## Task to carry out
Carry on writing the article about Reyes and his future with the Mets, starting right after its last line.

The question on a lot of Mets fans’ minds these days is: Will they be able to witness it next season?

It’s a strange thought, and one that would have been laughable just a few years ago. Reyes made his debut in 2003 and showed why he was a highly-regarded prospect, though he was injury prone. In 2005, his first full season in the big leagues, he hit .273, stole 60 bases, and scored 99 runs. The next year he and the Mets blew up. Reyes improved across the board (he hit .300 with 19 homers) and was the catalyst for the best offense in the league. He started the All Star Game and was a legitimate MVP candidate. He signed a contract that kept him in Queens through 2011, and Mets fans figured he and third baseman David Wright would wear blue and orange forever.

The injury concerns that surrounded Reyes at the very start of his career returned the last two years, and the Mets plummeted in the standings. Through 31 games this season (including today’s win over the Giants), Reyes looks like his old self. He is hitting .313 with 11 steals and 19 runs scored. He has thrilled fans with three triples, the most in the league.

But the man who signed Reyes no longer works for the team. Moneyballer Sandy Alderson is the new general manager, a man against the type of long-term contract Reyes will demand. With a history of injuries and a less-than-ideal on-base percentage, will Alderson give the 27-year-old shortstop the $100-million salary he’d likely garner on the free agent market?

I hope so.

Collection entries

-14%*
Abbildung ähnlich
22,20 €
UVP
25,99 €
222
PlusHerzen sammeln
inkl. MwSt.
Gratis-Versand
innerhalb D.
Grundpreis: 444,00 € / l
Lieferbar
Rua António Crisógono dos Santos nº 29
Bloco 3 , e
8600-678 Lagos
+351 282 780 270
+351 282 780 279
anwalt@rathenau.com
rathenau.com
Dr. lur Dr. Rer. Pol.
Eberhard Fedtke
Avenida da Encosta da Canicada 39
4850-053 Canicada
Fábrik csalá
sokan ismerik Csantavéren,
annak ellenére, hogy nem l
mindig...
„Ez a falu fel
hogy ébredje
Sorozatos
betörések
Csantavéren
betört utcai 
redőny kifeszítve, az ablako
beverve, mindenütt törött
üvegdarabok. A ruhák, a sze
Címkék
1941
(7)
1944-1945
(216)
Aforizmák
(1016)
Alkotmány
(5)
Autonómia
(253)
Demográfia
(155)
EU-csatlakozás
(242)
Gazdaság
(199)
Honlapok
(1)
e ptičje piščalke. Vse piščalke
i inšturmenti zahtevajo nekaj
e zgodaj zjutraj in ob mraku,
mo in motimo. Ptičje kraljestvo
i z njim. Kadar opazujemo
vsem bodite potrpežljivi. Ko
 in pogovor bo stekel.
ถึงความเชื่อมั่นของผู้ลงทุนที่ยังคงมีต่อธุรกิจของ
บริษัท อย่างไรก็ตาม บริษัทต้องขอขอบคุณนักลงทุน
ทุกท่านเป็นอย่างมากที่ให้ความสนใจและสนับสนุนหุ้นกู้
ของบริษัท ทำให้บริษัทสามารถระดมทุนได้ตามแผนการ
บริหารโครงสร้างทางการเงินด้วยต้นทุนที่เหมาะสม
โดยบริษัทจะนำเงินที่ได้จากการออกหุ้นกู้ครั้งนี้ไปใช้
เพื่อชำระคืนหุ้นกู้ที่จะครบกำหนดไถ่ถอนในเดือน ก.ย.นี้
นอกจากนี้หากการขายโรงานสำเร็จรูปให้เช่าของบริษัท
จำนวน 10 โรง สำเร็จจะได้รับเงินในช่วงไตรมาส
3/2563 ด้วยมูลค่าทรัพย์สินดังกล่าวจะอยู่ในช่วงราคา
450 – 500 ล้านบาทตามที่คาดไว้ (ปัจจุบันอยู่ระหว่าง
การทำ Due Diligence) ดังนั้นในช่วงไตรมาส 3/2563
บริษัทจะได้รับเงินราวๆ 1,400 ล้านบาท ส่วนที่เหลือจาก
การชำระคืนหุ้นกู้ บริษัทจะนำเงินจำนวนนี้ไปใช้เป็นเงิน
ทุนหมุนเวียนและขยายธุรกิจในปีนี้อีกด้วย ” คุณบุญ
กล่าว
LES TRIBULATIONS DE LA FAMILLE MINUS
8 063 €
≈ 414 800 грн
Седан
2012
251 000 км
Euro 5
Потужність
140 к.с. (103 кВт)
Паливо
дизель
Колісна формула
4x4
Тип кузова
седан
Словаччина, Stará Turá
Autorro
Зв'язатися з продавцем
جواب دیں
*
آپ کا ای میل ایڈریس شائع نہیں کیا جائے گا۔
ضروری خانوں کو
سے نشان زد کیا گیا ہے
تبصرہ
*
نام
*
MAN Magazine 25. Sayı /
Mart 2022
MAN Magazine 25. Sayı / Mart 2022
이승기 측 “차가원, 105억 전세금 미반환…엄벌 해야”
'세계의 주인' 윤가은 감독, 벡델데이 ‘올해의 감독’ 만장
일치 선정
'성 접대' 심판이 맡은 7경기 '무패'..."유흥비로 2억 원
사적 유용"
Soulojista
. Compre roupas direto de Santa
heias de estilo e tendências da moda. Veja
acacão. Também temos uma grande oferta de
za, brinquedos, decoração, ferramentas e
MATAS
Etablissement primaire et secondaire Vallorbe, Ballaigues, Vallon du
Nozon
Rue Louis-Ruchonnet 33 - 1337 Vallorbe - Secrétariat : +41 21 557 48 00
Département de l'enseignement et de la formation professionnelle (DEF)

## Result of this task
For starters, Reyes would be difficult to replace. You could get an average shortstop and a big bat somewhere else to make up the difference in the lineup, but that’s easier said than done. There’s more to it than that, though.

Reyes is a homegrown talent, which means something to fans. They watched him come up, witnessed the highs and lows of his career, and want to see him finish his prime in a Mets uniform. He’s also the most exciting player on the roster and it’s not even close. Wright is a stud, but there’s nothing flashy about his game. Carlos Beltran, who is a near certainty to be with a new team next year (if not this summer), was once a five-tool player, but his bad knee has robbed him of everything but his bat. With Johan Santana on the disabled list indefinitely, no Mets starter is worth the price of admission.

The dirty jersey, perhaps from a dive into third. (Credit: alpineinc)

If the Mets (13-18), currently in last in the National League East, continue to falter and deal Reyes this summer, what reason will fans have to show up at Citi Field?

I was at the ballpark on Tuesday, in the same section as Alderson’s luxury box. I saw Reyes go 3-3 with three walks and a stolen base. I saw him drill one to right field and make the turn at first. This time, he had simply hit the ball too hard, and the outfielder, who was playing deep to begin with, got a great jump and played it off the wall. Reyes eased up and coasted into second with a stand-up double, but just the thought of the triple got the crowd excited.

I turned back, as I did after every Reyes at bat that night, to look at Alderson. I hoped he saw what I see.

Update, 5/27/11: Since Mets owner Fred Wilpon has apparently lost 65-70 percent of both his marbles and money in the past year or so, it doesn’t seem very likely the Mets will re-sign Reyes. Simply put, the cash-strapped Mets don’t appear to have the funds necessary to spend big money on a free agent this offseason. Sadly, Reyes will likely be dealt before the trade deadline.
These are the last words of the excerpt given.